6: Classification of Periodontal Diseases

Chapter 6

Classification of Periodontal Diseases

Aim

This chapter aims to explain the necessity for classification systems and how such systems have evolved in periodontology to the present day. The faults with existing systems will be highlighted and a simplified classification proposed for general dental practice.

Outcome

The outcome of reading this chapter should be that the practitioner understands the chronological relationship between old and current diagnostic terms in periodontology, and is able to introduce a logical system of classification into their own clinical practice.

Why Do We Need Classification Systems?

This chapter is the simplest in the book in terms of concepts, but proved the hardest to write, owing to the broad controversy that surrounds classification systems for periodontal diseases.

Traditionally, classification systems were simple. Owing to a paucity of knowledge and evidence from research, little was known about these diseases and thus simple terms were applied, by necessity. During the 1970s, 1980s and early 1990s, research into periodontal diseases exploded and our knowledge base broadened dramatically. The classification categories of the 1970s, 1980s and early 1990s therefore expanded to encompass new diseases for which there was putative evidence, based largely on case reports. However, there are important differences between having knowledge and having understanding. As a consequence (as with most things in the modern world), the wheel has turned almost full circle and the 1999 International Workshop on Periodontal Disease Classification has re-reduced the number of common disease categories – reflecting our lack of genuine understanding of these complex diseases and what differentiates them – and increased the number of less-common disease categories.

Classification systems are essential, largely because without them it is not possible to arrive at an informed diagnosis. Without a robust diagnosis, appropriate therapy cannot be implemented. Classification systems also:

  • Direct research aimed at learning more about the diseases concerned.

  • Help determine the evidence base for better-targeted therapy.

  • Guide practitioners towards the best method for treating a disease.

  • Enable the international community to communicate in a common language.

  • Guide public health planning and targeting of therapy.

  • Help practitioners plan treatment protocols to maximise benefit to all their patients.

Basic Terms that Appear in Such Systems

When designing classification systems, a series of traditional terms is often used as the basis for sub-categorisation.

Acute

The term “acute” is one of the most frequently used in medical disease classification. “Acute” is a term that describes a short-lived, intense, brisk experience that is often a distressing one and is assumed to require immediate action. Recent classifications have thus removed it from the titles of diseases like AUG, which became ANUG, but has now been replaced by the term NUG. The situation is similar for the acute lateral periodontal abscess, now called a “lateral periodontal abscess”. Acute diseases may often be curable, e.g. acute lymphoblastic/cytic leukaemia in children. Eliminating the infective agent can cure the majority of acute infections.
____
◆ Requirement 1:
Quote the periodontal classification chapter from "This chapter aims" to "general dental practice.".
◆ Requirement 2:
In the periodontal classification chapter, what did the 1999 International Workshop on Periodontal Disease Classification do to the number of common disease categories?
◆ Requirement 3:
Write the next part of the chapter on classifying periodontal diseases, picking up after its final sentence.
The listing has nothing to do with the periodontal classification chapter.
____
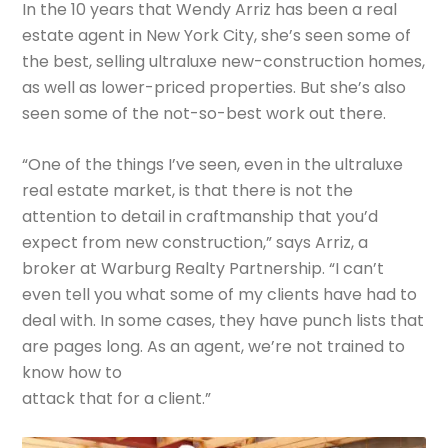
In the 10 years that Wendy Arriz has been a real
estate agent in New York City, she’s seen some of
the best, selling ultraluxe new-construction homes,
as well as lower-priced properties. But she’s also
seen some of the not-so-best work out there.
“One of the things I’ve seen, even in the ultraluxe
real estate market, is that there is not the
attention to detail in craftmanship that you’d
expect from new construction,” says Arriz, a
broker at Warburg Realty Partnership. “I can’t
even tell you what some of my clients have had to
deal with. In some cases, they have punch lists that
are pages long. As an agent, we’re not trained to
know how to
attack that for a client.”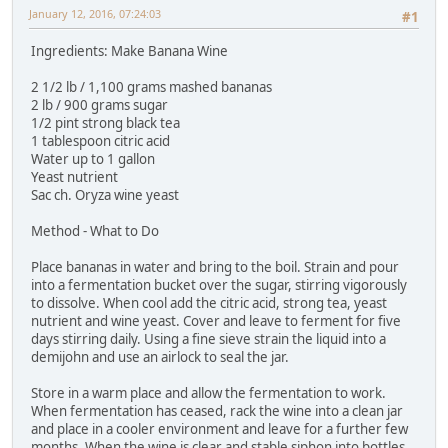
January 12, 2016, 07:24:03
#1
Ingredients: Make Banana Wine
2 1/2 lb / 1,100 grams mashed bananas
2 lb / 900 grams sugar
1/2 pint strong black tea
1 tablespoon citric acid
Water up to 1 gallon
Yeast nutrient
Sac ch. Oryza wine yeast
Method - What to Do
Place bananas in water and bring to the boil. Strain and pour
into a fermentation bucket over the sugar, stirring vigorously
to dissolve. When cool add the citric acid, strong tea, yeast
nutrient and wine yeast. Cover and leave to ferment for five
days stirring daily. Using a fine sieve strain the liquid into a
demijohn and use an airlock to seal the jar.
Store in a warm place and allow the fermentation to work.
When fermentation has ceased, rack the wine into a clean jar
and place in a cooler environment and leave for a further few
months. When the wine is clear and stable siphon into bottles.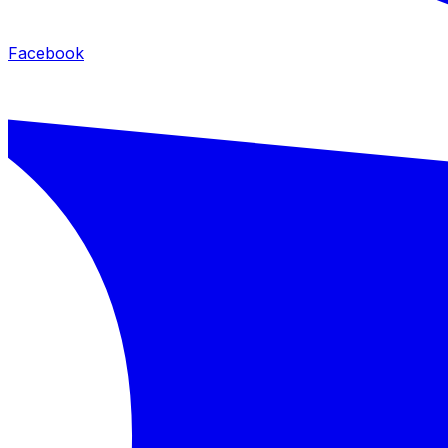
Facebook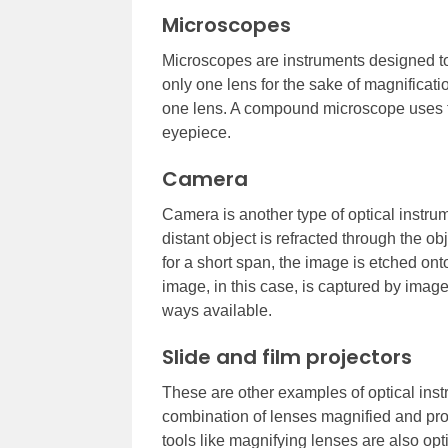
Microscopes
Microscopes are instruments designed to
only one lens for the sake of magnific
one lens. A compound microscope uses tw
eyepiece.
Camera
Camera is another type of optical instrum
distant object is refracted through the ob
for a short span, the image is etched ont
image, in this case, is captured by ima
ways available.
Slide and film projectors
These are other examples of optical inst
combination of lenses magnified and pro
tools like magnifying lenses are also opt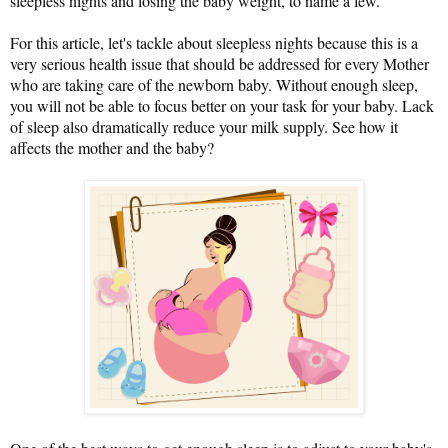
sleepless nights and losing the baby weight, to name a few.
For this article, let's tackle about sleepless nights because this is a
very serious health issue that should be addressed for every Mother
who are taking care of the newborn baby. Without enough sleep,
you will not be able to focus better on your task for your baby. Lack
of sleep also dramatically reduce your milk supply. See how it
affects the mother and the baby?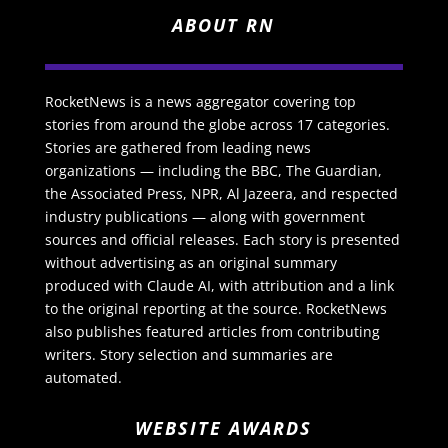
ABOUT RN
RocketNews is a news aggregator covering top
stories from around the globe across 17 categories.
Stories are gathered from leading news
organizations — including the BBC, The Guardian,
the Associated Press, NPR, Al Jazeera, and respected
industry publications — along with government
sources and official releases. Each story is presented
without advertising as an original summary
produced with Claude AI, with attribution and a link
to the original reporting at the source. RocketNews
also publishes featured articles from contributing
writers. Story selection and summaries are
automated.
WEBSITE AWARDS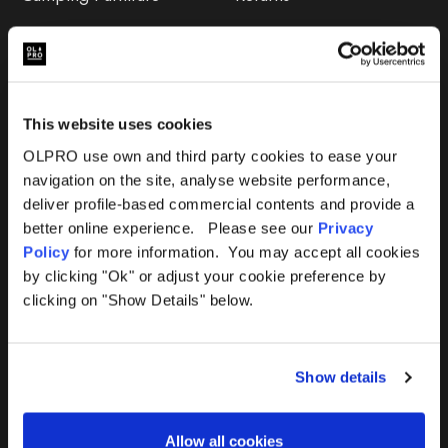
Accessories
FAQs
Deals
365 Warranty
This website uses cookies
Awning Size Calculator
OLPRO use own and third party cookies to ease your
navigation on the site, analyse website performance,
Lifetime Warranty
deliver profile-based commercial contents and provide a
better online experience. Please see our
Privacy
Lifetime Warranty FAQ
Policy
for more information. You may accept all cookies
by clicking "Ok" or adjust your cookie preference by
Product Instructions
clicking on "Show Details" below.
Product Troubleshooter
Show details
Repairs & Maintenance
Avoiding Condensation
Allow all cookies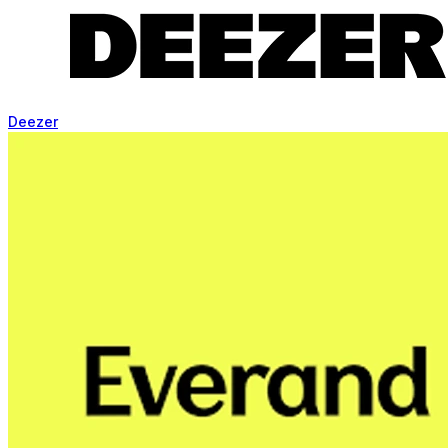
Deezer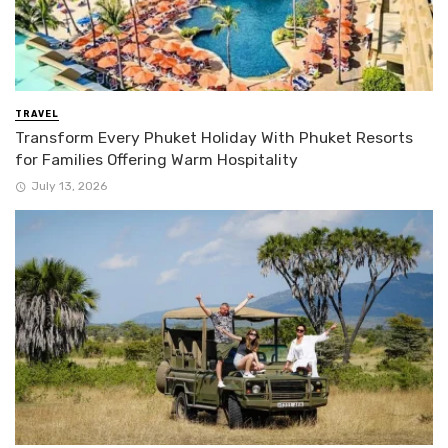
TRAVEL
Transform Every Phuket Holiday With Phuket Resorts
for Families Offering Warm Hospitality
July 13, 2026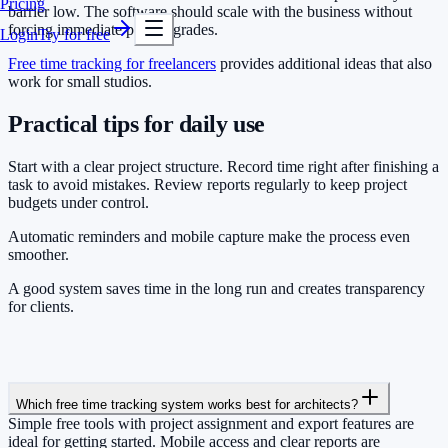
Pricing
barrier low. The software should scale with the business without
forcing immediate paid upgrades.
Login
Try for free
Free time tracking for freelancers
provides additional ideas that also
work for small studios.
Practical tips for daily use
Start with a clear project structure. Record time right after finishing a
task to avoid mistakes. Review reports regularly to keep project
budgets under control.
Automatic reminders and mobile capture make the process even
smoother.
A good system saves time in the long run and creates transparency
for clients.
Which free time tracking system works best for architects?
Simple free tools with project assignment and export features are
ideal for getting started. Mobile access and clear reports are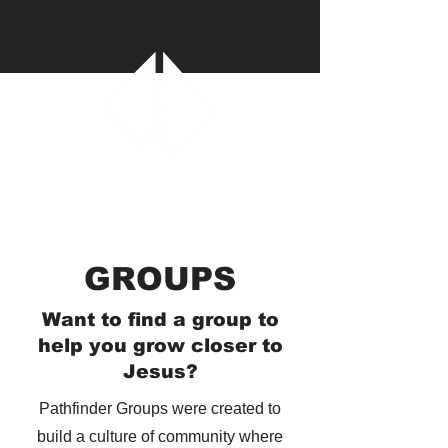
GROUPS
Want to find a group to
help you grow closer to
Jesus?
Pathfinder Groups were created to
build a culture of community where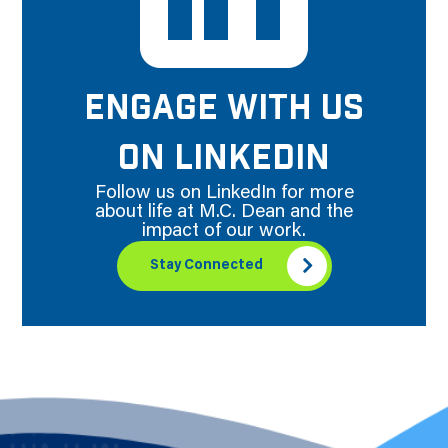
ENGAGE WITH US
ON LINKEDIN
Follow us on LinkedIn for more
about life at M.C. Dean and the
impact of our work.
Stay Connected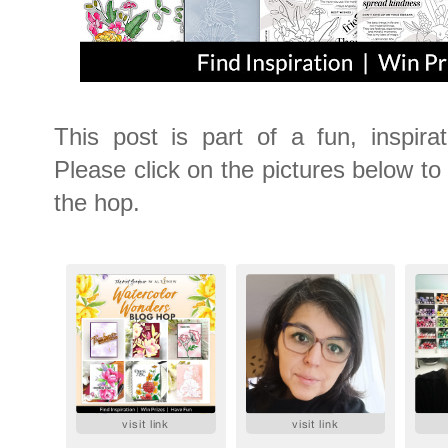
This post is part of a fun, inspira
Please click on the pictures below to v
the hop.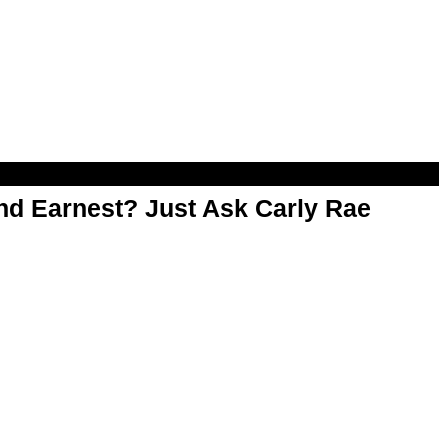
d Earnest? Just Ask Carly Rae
____
◆ Reply 1:
This chapter aims to explain the necessity for classification systems and how such systems have evolved in periodontology to the present day. The faults with existing systems will be highlighted and a simplified classification proposed for general dental practice.

◆ Reply 2:
It re-reduced the number of common disease categories.

◆ Reply 3:
Chronic

If a disease is not acute, then by default it is a chronic process. “Chronic” diseases have a longer “time course” and are generally not immediately life-threatening. However, the evidence base for the “time course” that designates a disease acute or chronic varies from one human system to the next, and in the periodontium there is no consensus on what a short or long time course may be. Chronic diseases are generally incurable, and management involves the control of symptoms, or the prevention of more serious complications. For example, diabetes mellitus and HIV disease are managed to prevent systemic complications and prolong life-expectancy to as close to normal as possible. Rheumatoid arthritis and Crohn’s disease are managed symptomatically. Periodontal diseases are largely chronic and cannot currently be cured, but they can be controlled.

Aggressive

“Aggressive” is a term that describes a rapid progression over a short period of time (months or a few years). Previously the term “rapidly progressing” was used in this manner.

Juvenile

“Juvenile” is a term used to describe a disease whose onset occurred during juvenile years.

Localised

“Localised” is a term used to designate a disease involving a small number of teeth (see below).

Generalised

“Generalised” is the term used to describe diseases involving the majority of teeth present in the mouth.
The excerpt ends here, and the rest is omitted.